TASK
Reproduce every line of text in the records below verbatim, leaving the pictures out of your answer.

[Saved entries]
════════════════════

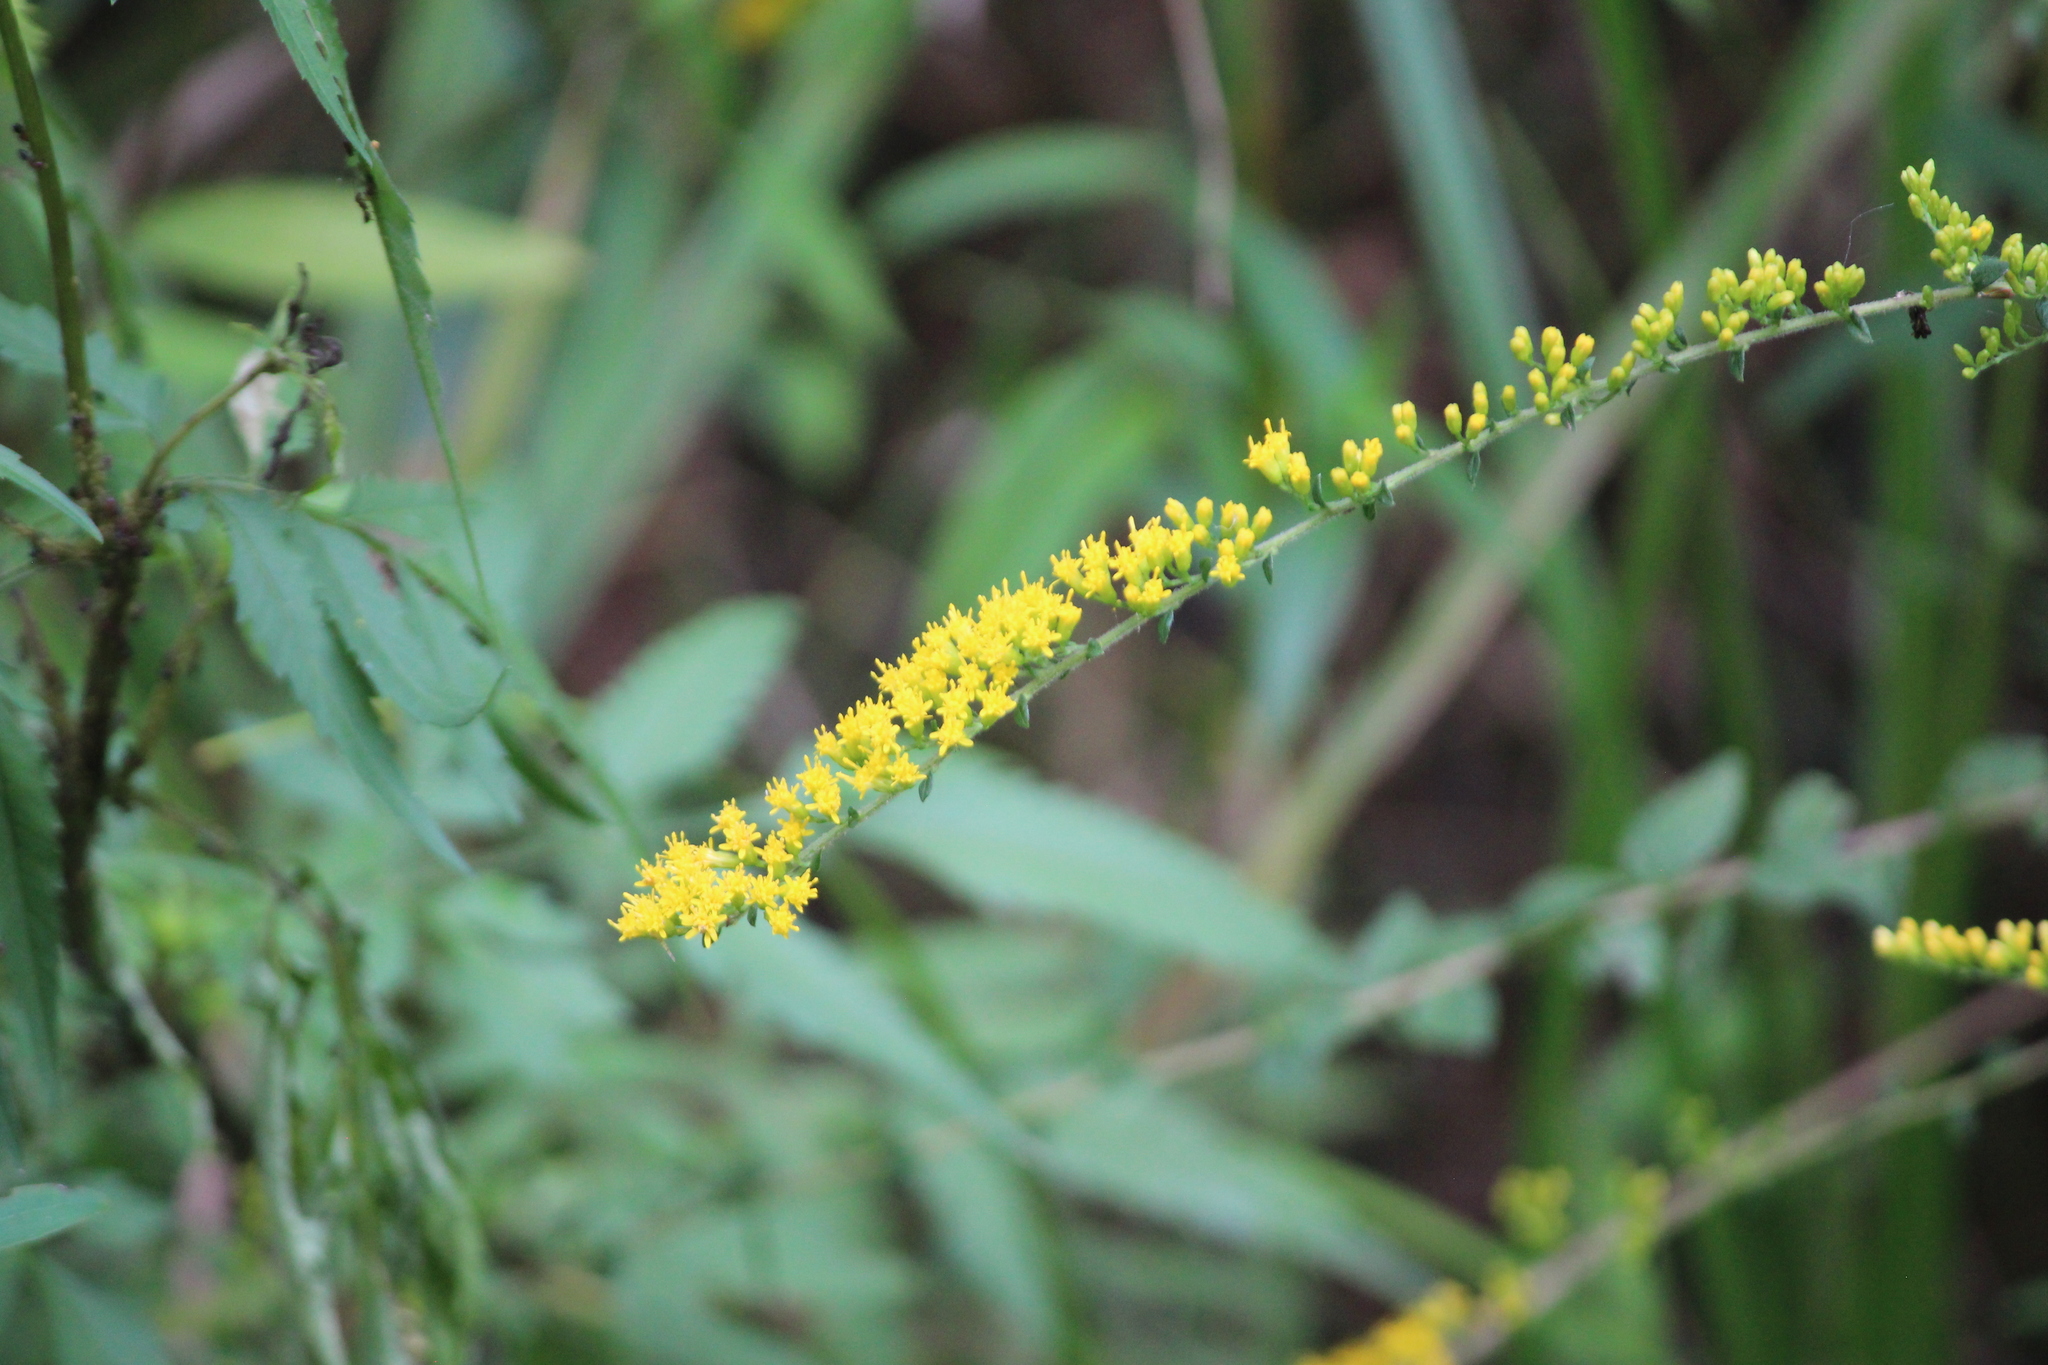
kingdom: Plantae
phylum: Tracheophyta
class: Magnoliopsida
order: Asterales
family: Asteraceae
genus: Solidago
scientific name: Solidago rugosa
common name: Rough-stemmed goldenrod
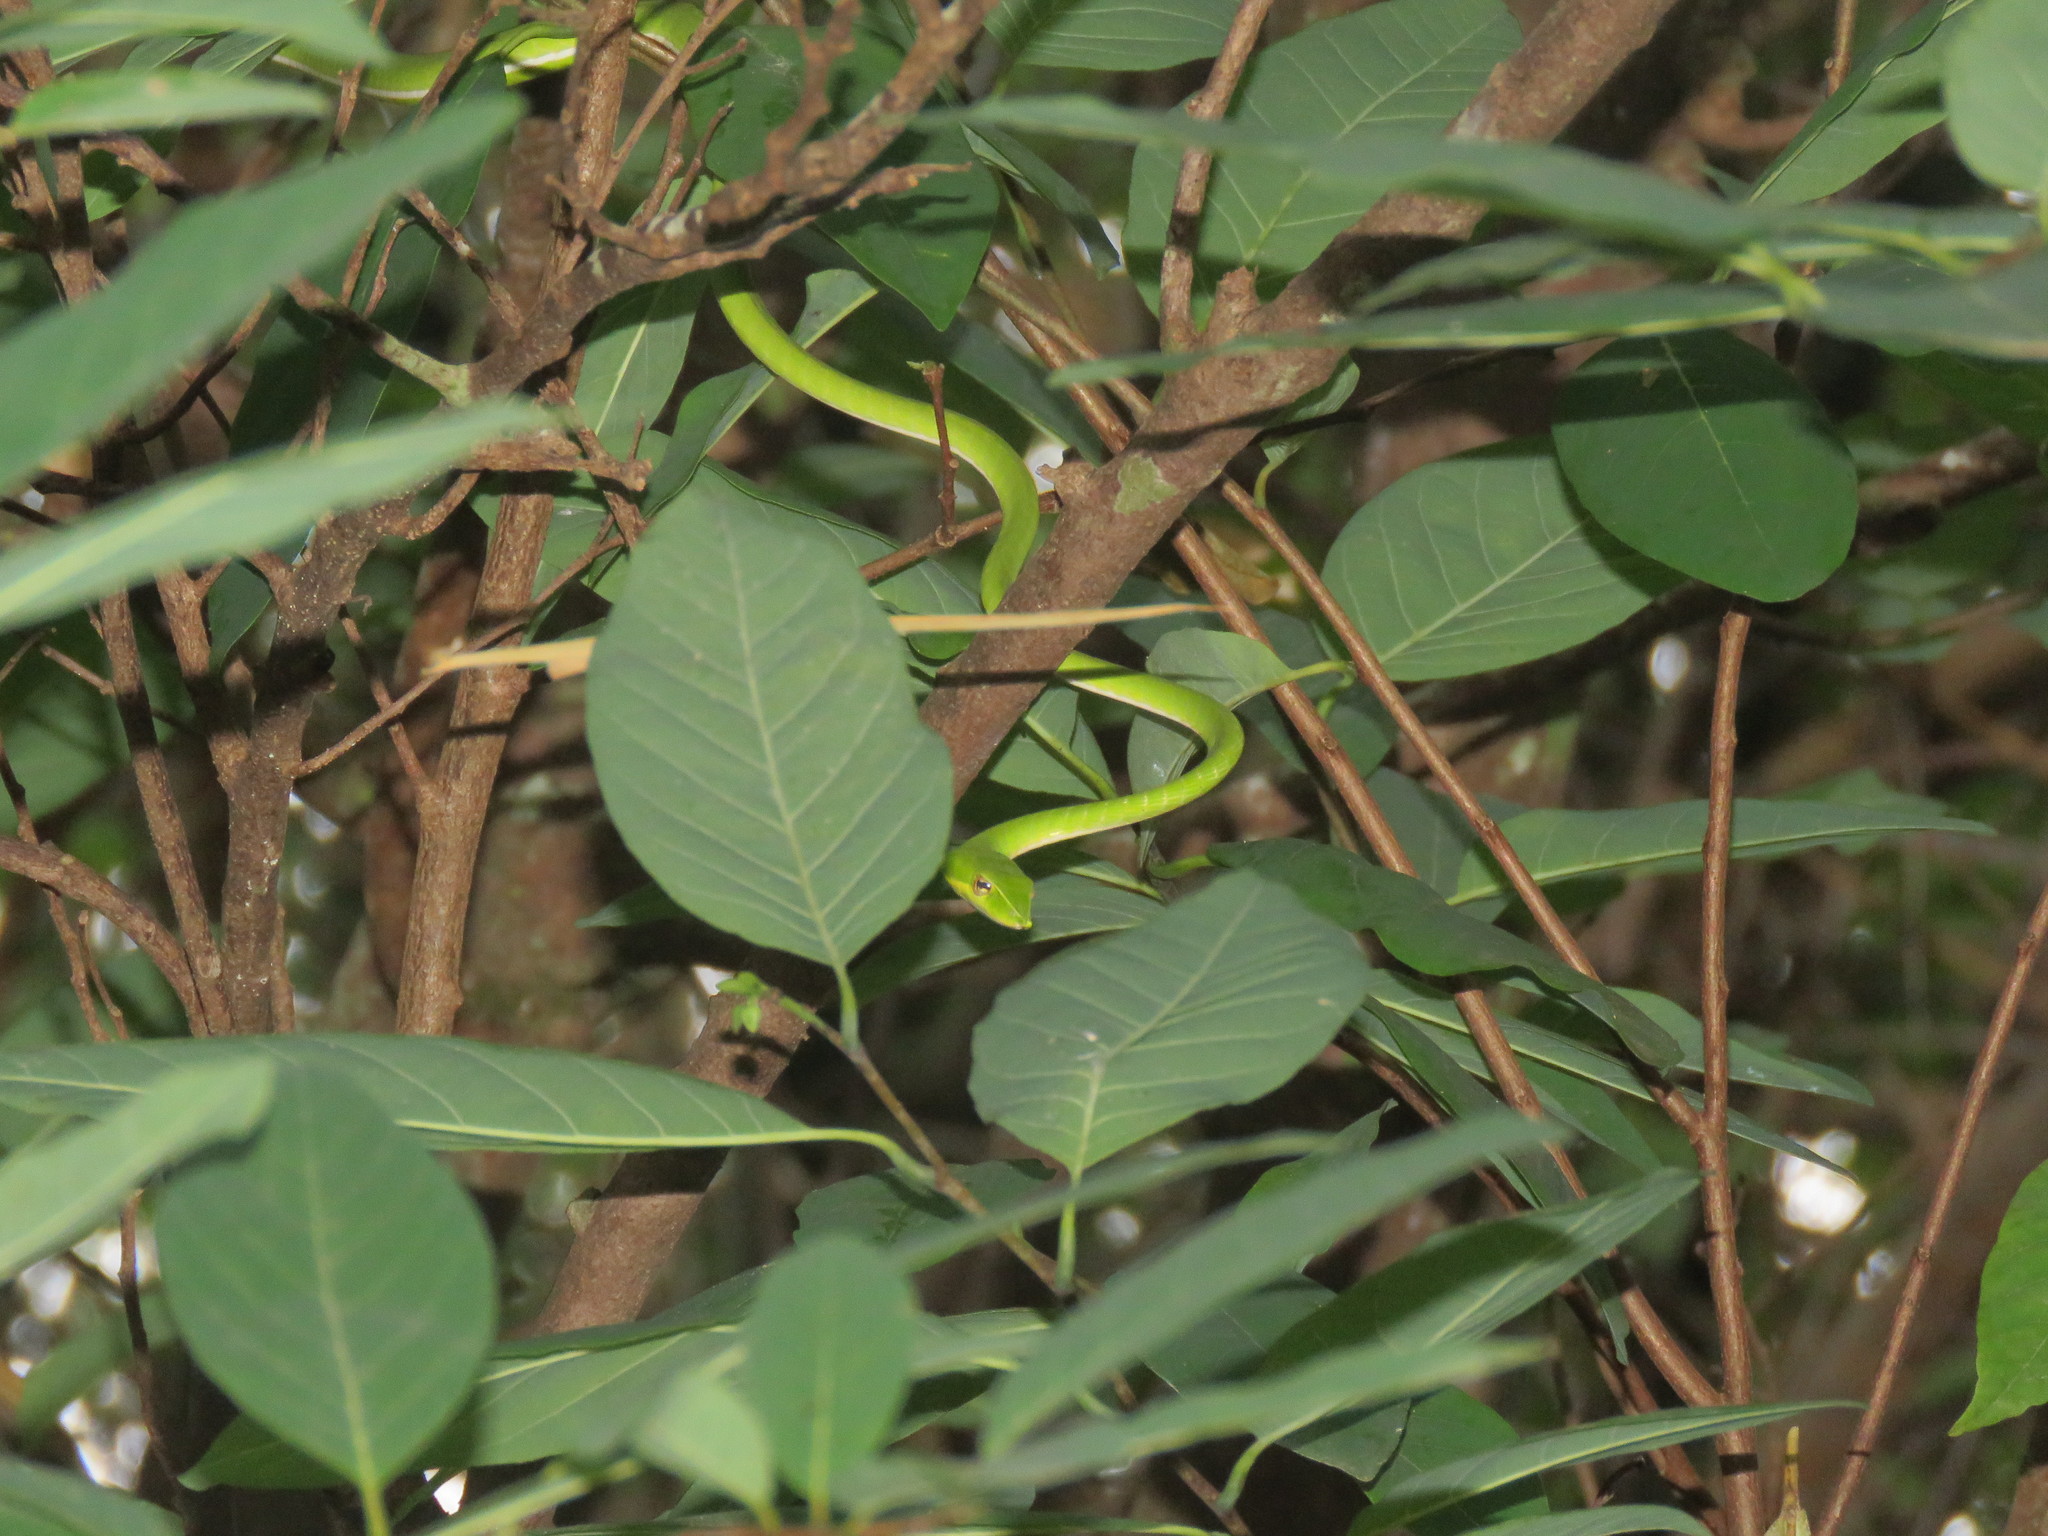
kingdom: Animalia
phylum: Chordata
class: Squamata
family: Colubridae
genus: Ahaetulla
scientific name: Ahaetulla oxyrhyncha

════════════════════

RESULT OF THIS TASK
kingdom: Plantae
phylum: Tracheophyta
class: Magnoliopsida
order: Asterales
family: Asteraceae
genus: Solidago
scientific name: Solidago rugosa
common name: Rough-stemmed goldenrod
kingdom: Animalia
phylum: Chordata
class: Squamata
family: Colubridae
genus: Ahaetulla
scientific name: Ahaetulla oxyrhyncha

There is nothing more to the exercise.